On my way to losing a marathon!

Tuesday, June 21, 2011

Dressing fail, and some scary s**t

You know those little plastic things that hold the price tag onto your shirt?  Well I certainly do.  And I most certainly wouldn't have washed my clothes with them still attached, and then worn my shirt to work today with that little piece of green plastic sticking out of my shoulder.  Of course not.  That would have been ridiculous.  And embarrassing.  And really, I'm sure EVEN if I would have gone so far as to do all that, there must've been someone I saw throughout the day who had the common decency to let me know I was making an arse of myself.  Right?  No?  No one???  ::Crickets chirp::  So, apparently not.  That was pretty awesome.

So, I'm nervous guys.  I'm nervous and embarrassed and not at all looking forward to tomorrow morning.  You see, although I take very good care of my teeth, it seems I skipped well, about a decade's worth of regular dental check ups.  After that kind of neglect, with no apparent problems and no dental insurance "just to check in", I went and got knocked up a couple years ago.  Despite taking my daily Prenatal Vitamin more religiously than I, say, change my socks or shampoo my hair, my teeth began a terrifyingly rapid deterioration process that was a little bit painful and a lot bit horrifying.

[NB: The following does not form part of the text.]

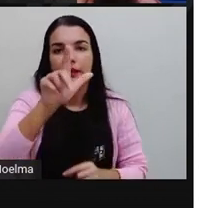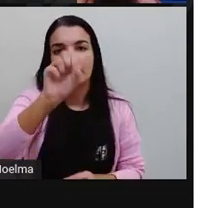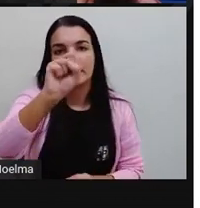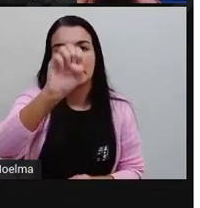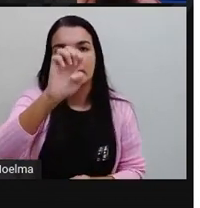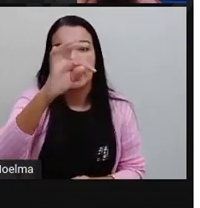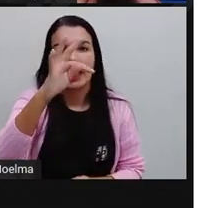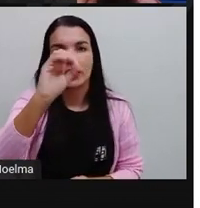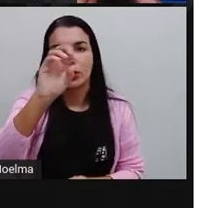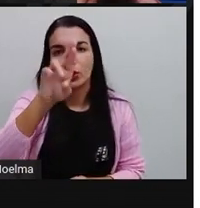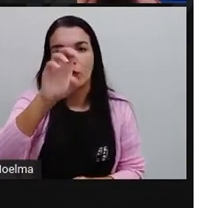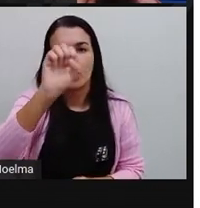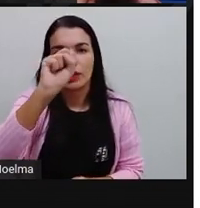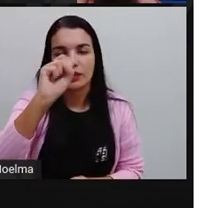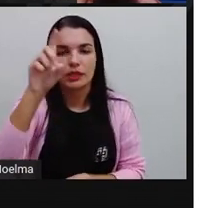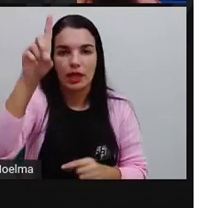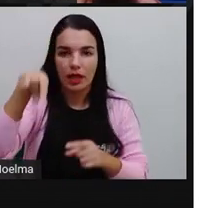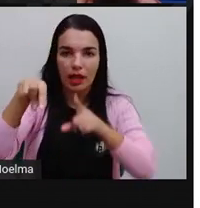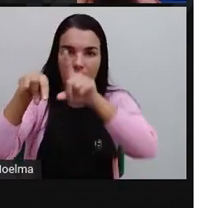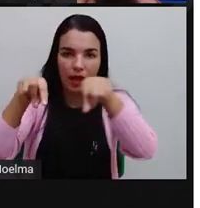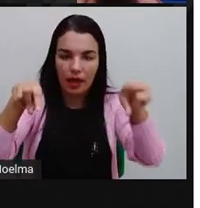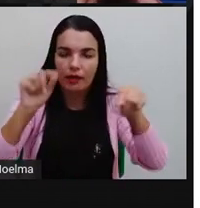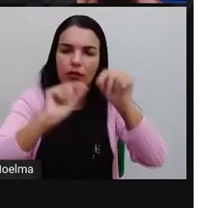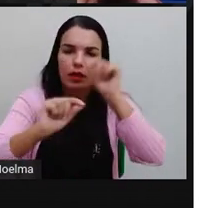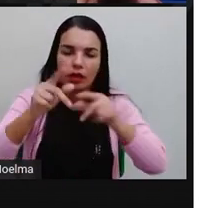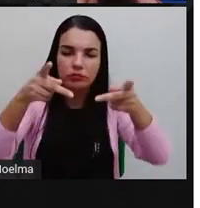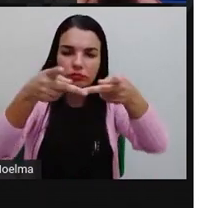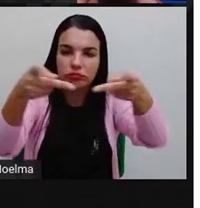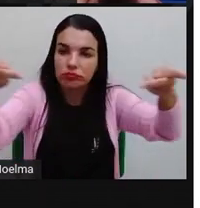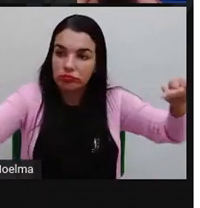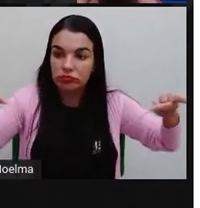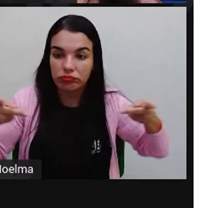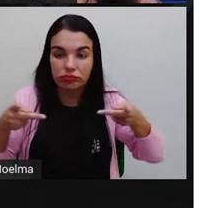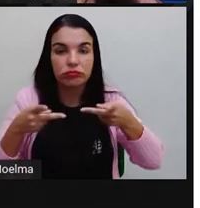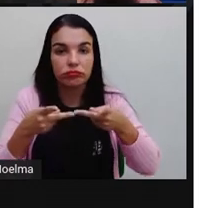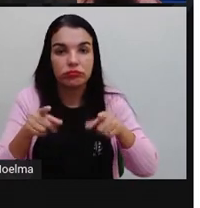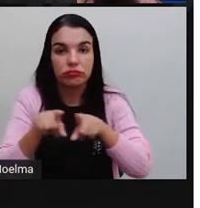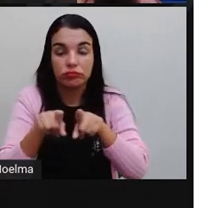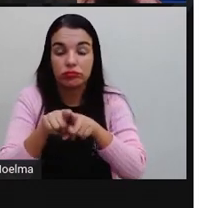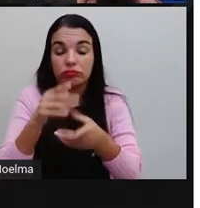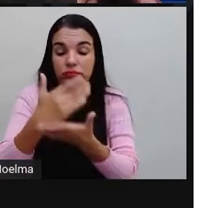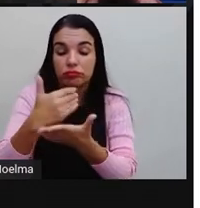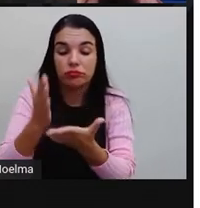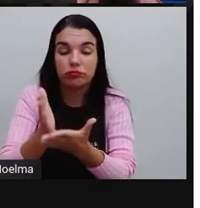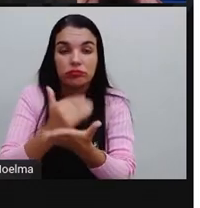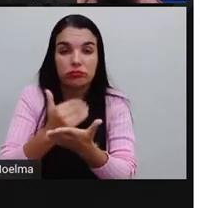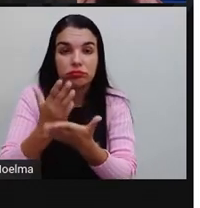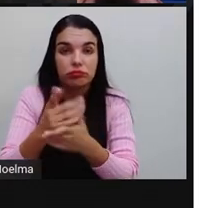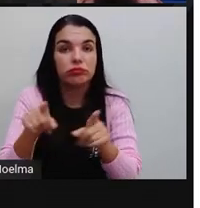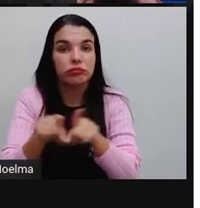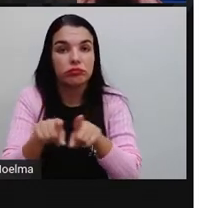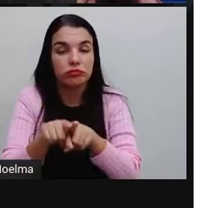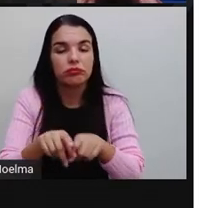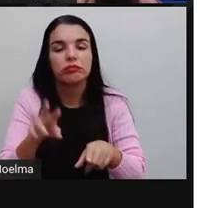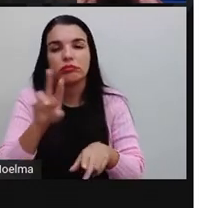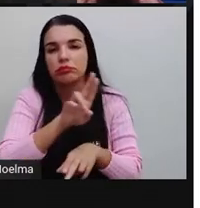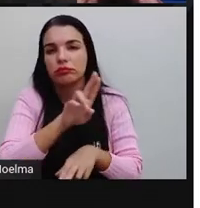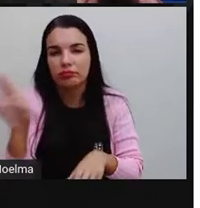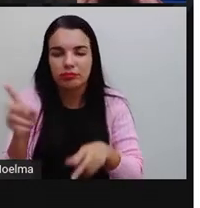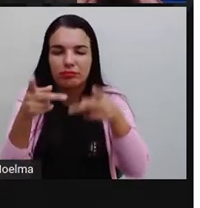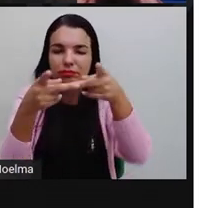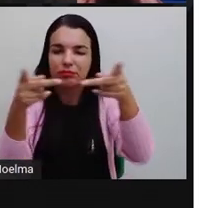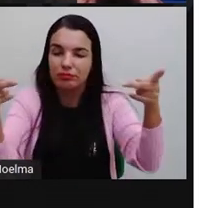círculo, né? Um círculo que ele é dividido. Esse gráfico de setores, ele também é chamado de gráfico de pizza.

Needless to say, I've gotten the verdict:  I'm in need of TWO root canals.  I've never had a root canal.  I'm in my frickin 20's, I should be able to maintain my teeth at this age without ridiculously frightening and painful medical procedures... right?  It would seem not.

Tomorrow at 9am sharp I'll be plopped into a seat by my nice Korean dentist (I assume he's nice, I can't understand a cotton-pickin thing the man says, and he does NOT seem impressed by the half dozen Korean words and phrases I thought I knew).  He will then, I assume, act out one of the scenes from Hostel, focused largely on the inside of my mouth.  Again, from what I've been told, this is what I'm assuming.  "And then, there's this big drill..." "And then my face swelled up to the size of a pumpkin and it got infected and they had to cut out half of my tongue..." "That's when I prayed for the sweet release of death and stabbed a kitchen knife through my own hand...."

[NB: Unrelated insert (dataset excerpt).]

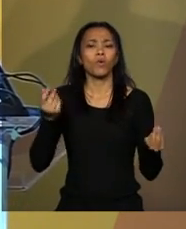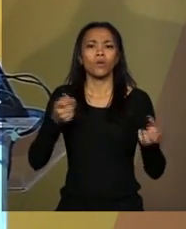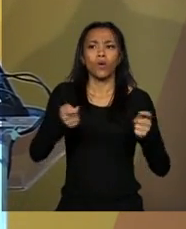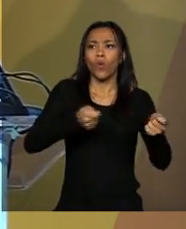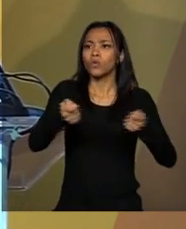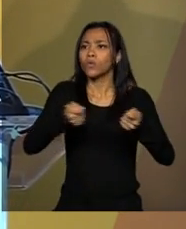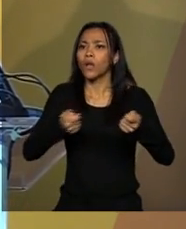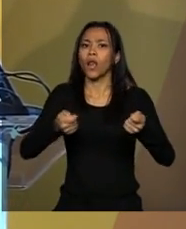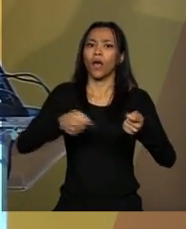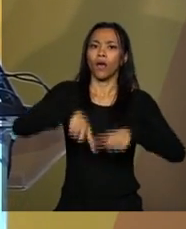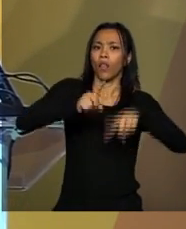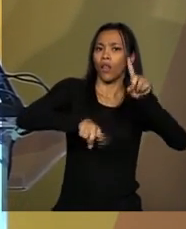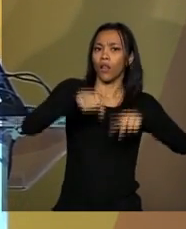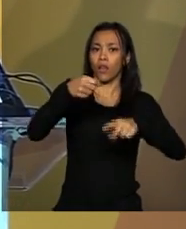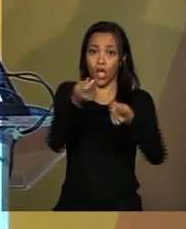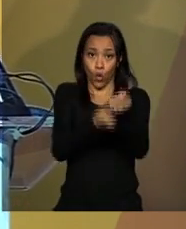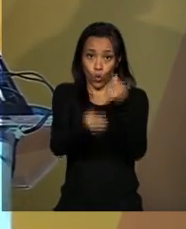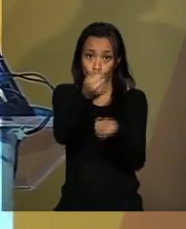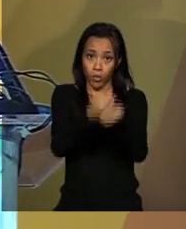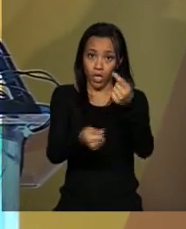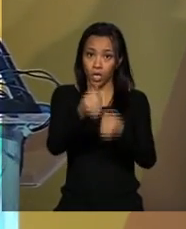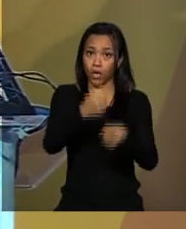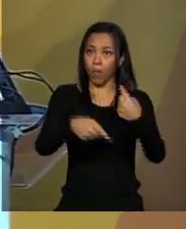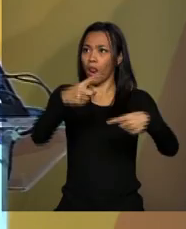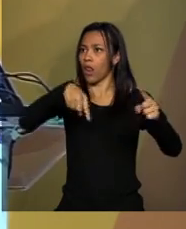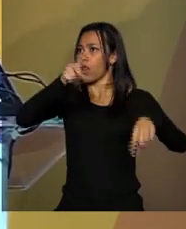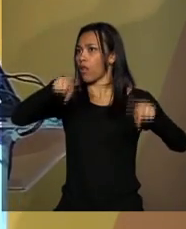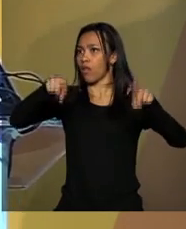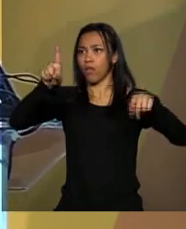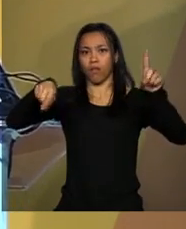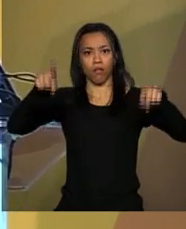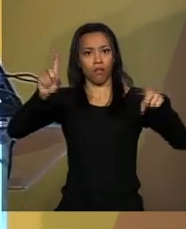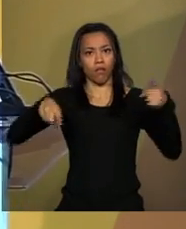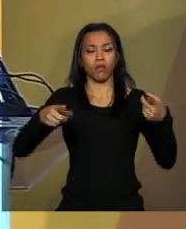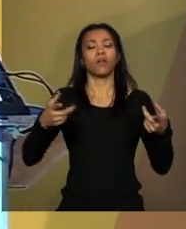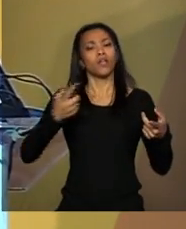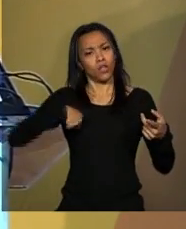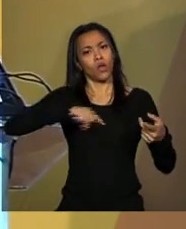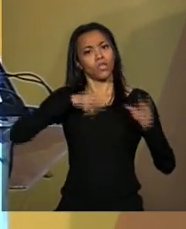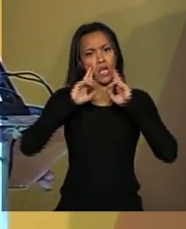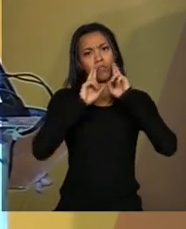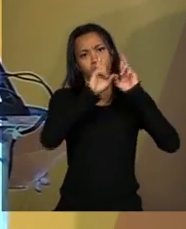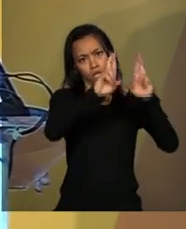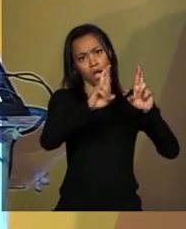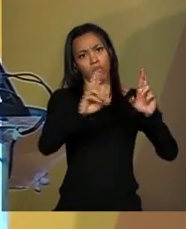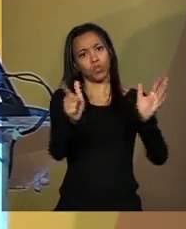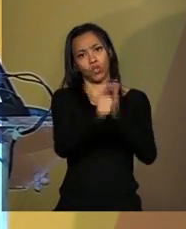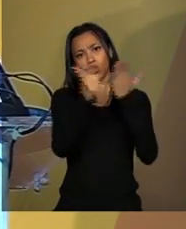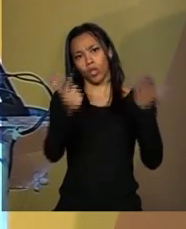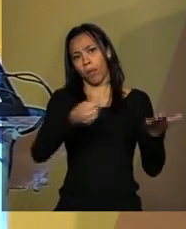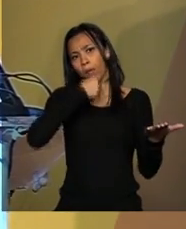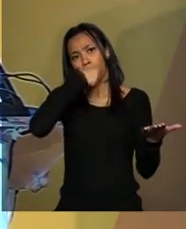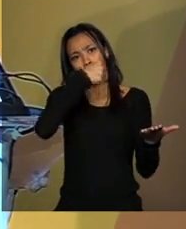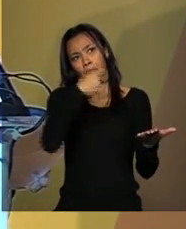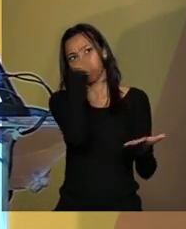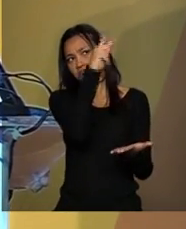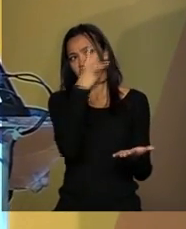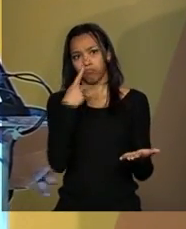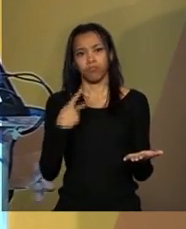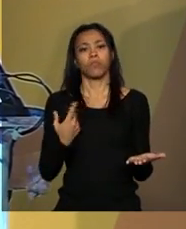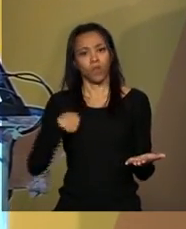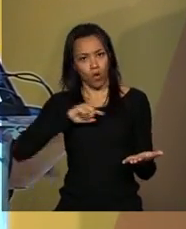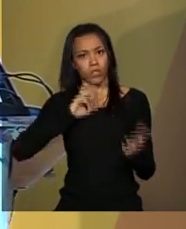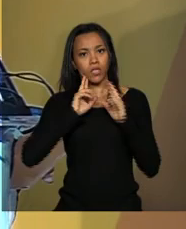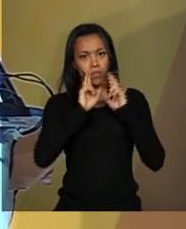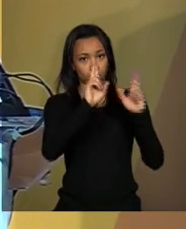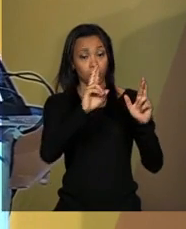e diversidade de opiniões. Nós, respeitamos a liberdade de imprensa e fazemos muita questão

Yep.  It all sounds pretty grim.  Also, I'm severely allergic, like, Doc says I might just die kind of allergic, to NSAID pain relievers, meaning Ibuprofen and Ibuprofen related products, also known as everything stronger than Tylenol.  Oh, and I shouldn't take too much Tylenol because my body may THINK that I took Ibuprofen and I might die.  Stupid body.

I guess what I mean is, I'm sending my daughter to her Grandmother's house tomorrow, so that I can be alone while I have my OWN chance to scream, cry, and pray for the sweet release of death.  Guess I'd better hide those kitchen knives!

Hope your day looks absolutely nothing like mine tomorrow.